---- Text segment

4Types of Load Balancers

Layer 4 vs Layer 7 Load Balancing

Load balancers operate at different OSI layers, each with distinct capabilities and trade-offs.

Layer 4 (Transport Layer)

Routes based on IP address + TCP/UDP port
Does NOT inspect packet content
Ultra-fast: millions of requests/sec
Protocol agnostic (HTTP, WebSocket, DB, etc.)
Lower latency, higher throughput
Cannot do content-based routing
Best for: Database connections, gaming, high-throughput

Layer 7 (Application Layer)

Inspects HTTP headers, cookies, URLs, body
Smart content-based routing decisions
Performs SSL/TLS termination
Can modify requests and responses
Supports A/B testing, canary deployments
WAF capabilities, rate limiting
Best for: Web apps, APIs, microservices

Layer 4 vs Layer 7 - Decision Example

http

// Layer 4: Only sees network data
Source: 192.168.1.100:54321 → Destination: lb.example.com:443
Decision: Route to Server A at 10.0.1.5:443 (based on IP/port only)

// Layer 7: Understands application data
GET /api/users HTTP/1.1
Host: example.com
Cookie: session_id=abc123

Decision: /api/* → API servers, /static/* → CDN, Cookie → Same server

Hardware vs Software vs Cloud

Type	Examples	Pros	Cons
Hardware	F5 BIG-IP, Citrix ADC	Ultra-high performance, dedicated	Expensive, inflexible, vendor lock-in
Software	Nginx, HAProxy, Envoy	Flexible, programmable, open-source	Requires server management
Cloud (LBaaS)	AWS ELB, GCP LB, Azure LB	Fully managed, auto-scaling, global	Vendor lock-in, ongoing costs

5Where to Place Load Balancers

In a typical 3-tier architecture, load balancers can be placed at multiple points for maximum scalability:

Between Users and Web Servers

The primary LB that faces the internet. Handles SSL termination, routes HTTP/HTTPS traffic to web servers or API gateways. This is the most common placement.

Between Web and Application Servers

Distributes internal requests from web servers to application servers that run business logic. Prevents any single app server from being overwhelmed.

Between Application and Database Servers

Routes database queries across read replicas. Ensures database connections are evenly distributed. Often uses Layer 4 LB for performance.

Key Insight

Load balancers can potentially be used between ANY two services with multiple instances. In microservices architectures, each service may have its own LB (service mesh pattern).

--------
---- Source data

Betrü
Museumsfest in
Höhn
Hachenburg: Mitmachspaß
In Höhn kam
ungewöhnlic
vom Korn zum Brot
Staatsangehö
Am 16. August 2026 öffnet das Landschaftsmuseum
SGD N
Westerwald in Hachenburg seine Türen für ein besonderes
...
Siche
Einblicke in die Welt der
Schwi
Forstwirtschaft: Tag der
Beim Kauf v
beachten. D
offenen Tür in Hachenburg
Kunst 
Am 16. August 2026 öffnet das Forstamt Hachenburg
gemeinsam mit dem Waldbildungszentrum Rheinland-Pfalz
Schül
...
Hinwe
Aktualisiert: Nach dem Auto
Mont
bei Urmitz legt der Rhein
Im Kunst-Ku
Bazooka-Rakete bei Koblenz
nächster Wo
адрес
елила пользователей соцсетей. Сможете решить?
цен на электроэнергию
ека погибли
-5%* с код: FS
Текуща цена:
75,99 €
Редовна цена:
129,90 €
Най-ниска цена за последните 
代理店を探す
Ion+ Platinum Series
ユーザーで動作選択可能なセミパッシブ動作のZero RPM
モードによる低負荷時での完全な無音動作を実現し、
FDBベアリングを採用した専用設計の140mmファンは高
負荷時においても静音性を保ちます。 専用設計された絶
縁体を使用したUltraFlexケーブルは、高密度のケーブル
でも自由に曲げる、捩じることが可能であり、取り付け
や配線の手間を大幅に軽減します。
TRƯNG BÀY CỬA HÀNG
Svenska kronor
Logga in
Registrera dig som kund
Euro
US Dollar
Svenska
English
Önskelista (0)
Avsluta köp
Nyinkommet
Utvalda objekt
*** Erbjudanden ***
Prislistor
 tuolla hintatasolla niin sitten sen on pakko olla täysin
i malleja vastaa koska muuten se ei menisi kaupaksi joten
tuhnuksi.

--------

• _Questions on the material_:
1 – According to the load balancing text, why is a Layer 4 load balancer often used between application and database servers? Answer in one to three sentences.
2 – Please go on with the load balancing text from the point where it stops.

• _Results of the exercise_:
1 – The text says this placement often uses a Layer 4 load balancer for performance. Layer 4 balancing routes only on IP address and port without inspecting packet content, which makes it ultra-fast, with lower latency and higher throughput, and the text lists database connections among its best uses.

2 –
6Global vs Local Load Balancing

Global (GSLB)

Distributes traffic across geographic regions
Routes users to nearest data center
Handles region/zone failover
Uses DNS-based routing or Anycast
Considers user location, DC health, latency
Example: Route US users to US-East, EU users to EU-West

Local Load Balancing

Operates within a single data center
Acts as a reverse proxy
Uses Virtual IP (VIP) for clients
Focuses on server health and capacity
Handles actual request distribution
Example: Distribute across 50 servers in US-East DC

DNS Limitations

Caching Issues: ISPs cache DNS responses, so TTL determines how quickly traffic shifts. No Health Awareness: DNS keeps returning dead server IPs until TTL expires. For production GSLB, use dedicated solutions like AWS Route 53, Cloudflare, or dedicated ADCs.

7Key Features & Services

Modern load balancers provide much more than just traffic distribution:

Health Checking

Active checks: LB sends periodic requests (e.g., GET /health every 10s). Passive checks: Monitor real traffic for errors. Unhealthy servers are removed automatically and re-added when healthy.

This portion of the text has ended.